Connect the data source to the data catalog, test the connection, and flag the source as “ready for scanning.” Within the business glossary, the data governance team could deploy and test the built-in scanning and post-processing rules while also developing additional custom DQ rules.
During the scanning process, the engine that was previously connected to the data source starts to profile samples of data. It analyzes statistics and applies any classification rules necessary. The results are saved in the catalog for reporting.
The engine then analyzes classification rules, identifies sensitive data assets, and imports only those assets to the catalog. Automated post-processing is applied to identify false positives and flag tables for review. Lastly, Ataccama’s strong AI fingerprinting can find patterns in existing data and detect similar data assets in future scans.
The catalog also serves as a library where all results can be managed and reviewed. Further, the data governance team can initiate any necessary actions like searching for related data assets, updating metadata information, and setting up further data validation.
During the validation process, users have to review flagged sensitive tables inside the catalog and set up business rules on domains that would be needed for the remediation process.
7. Completion & Final Reporting
Actions like exporting data for various reports, transforming output for reporting tools (PowerBI), and generating executive-level progress reports need to be made easy.
24x7 operations for scanning and remediation of data
The project is still ongoing, and the data governance team is tackling the steps mentioned above with the help of Ataccama ONE Gen 2. They are on track with the number of remediated systems, databases marked for remediation, and tables or views that have been remediated. The organization is on the fast track to securing private data at scale and providing data quality as a service to all parts of the company.

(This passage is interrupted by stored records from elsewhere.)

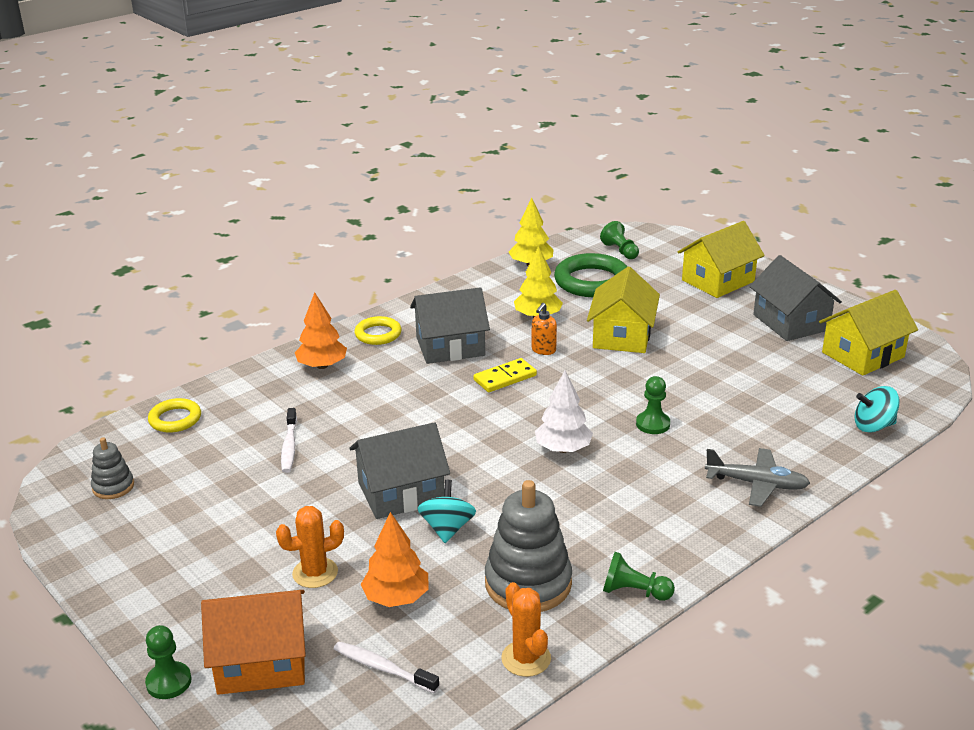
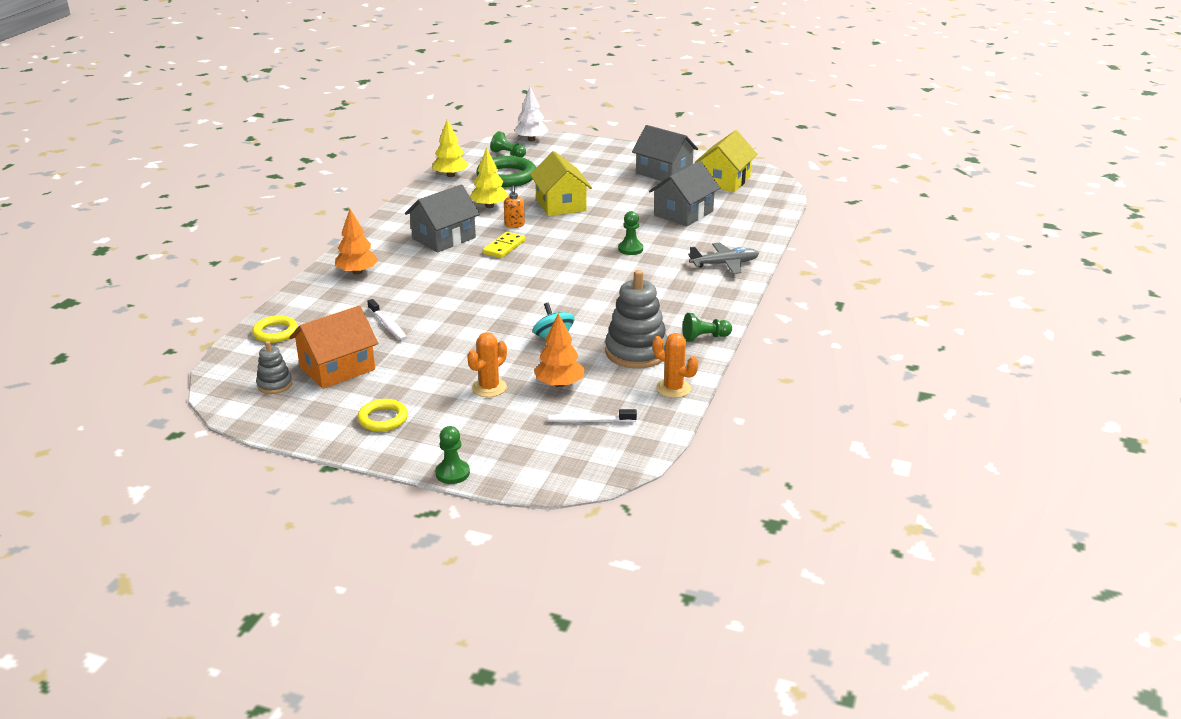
camera: 30 degrees left, 0 degrees up
orange house [201,590,306,695] -> orange house moved to [289,305,378,389]
grey house [349,422,450,519] -> grey house moved to [649,161,720,226]
yellow ring [354,316,402,345] -> yellow ring moved to [357,399,408,432]
white tree [535,370,593,453] -> white tree moved to [514,87,548,141]
yellow house [678,221,765,298] -> none
turquoise spinning top [854,386,900,433] -> none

“With Ataccama, we are able to do reviews of triple the number of databases in half the time.”
Data Scanning at Scale Project Leader
These are just a few of the results achieved so far:
- Ramped up to 24x7 operations for scanning and remediation as of July 2022.
- Achieved the goal of scanning 100 databases daily with more than 260 tables a minute for an output of 3000 databases a month.
- Scanned 15,000 databases to date.
Automated data protection and data quality solution
Besides the immediate goal of scanning all existing databases and apps, the data governance team is looking to:
- Proactively scan all incoming data and identify new PII.
- Create and build a comprehensive data asset inventory and protect all customer data
- Identify data redundancy opportunities to eliminate duplicate data environments, processes, and teams.
- Create a centralized Data Marketplace to deliver unified data sets, reports, and analytics
- Implement automated data quality with several million data quality rules in production and develop a data quality as a service initiative, where every unit inside the organization can track data and make sure it is secured.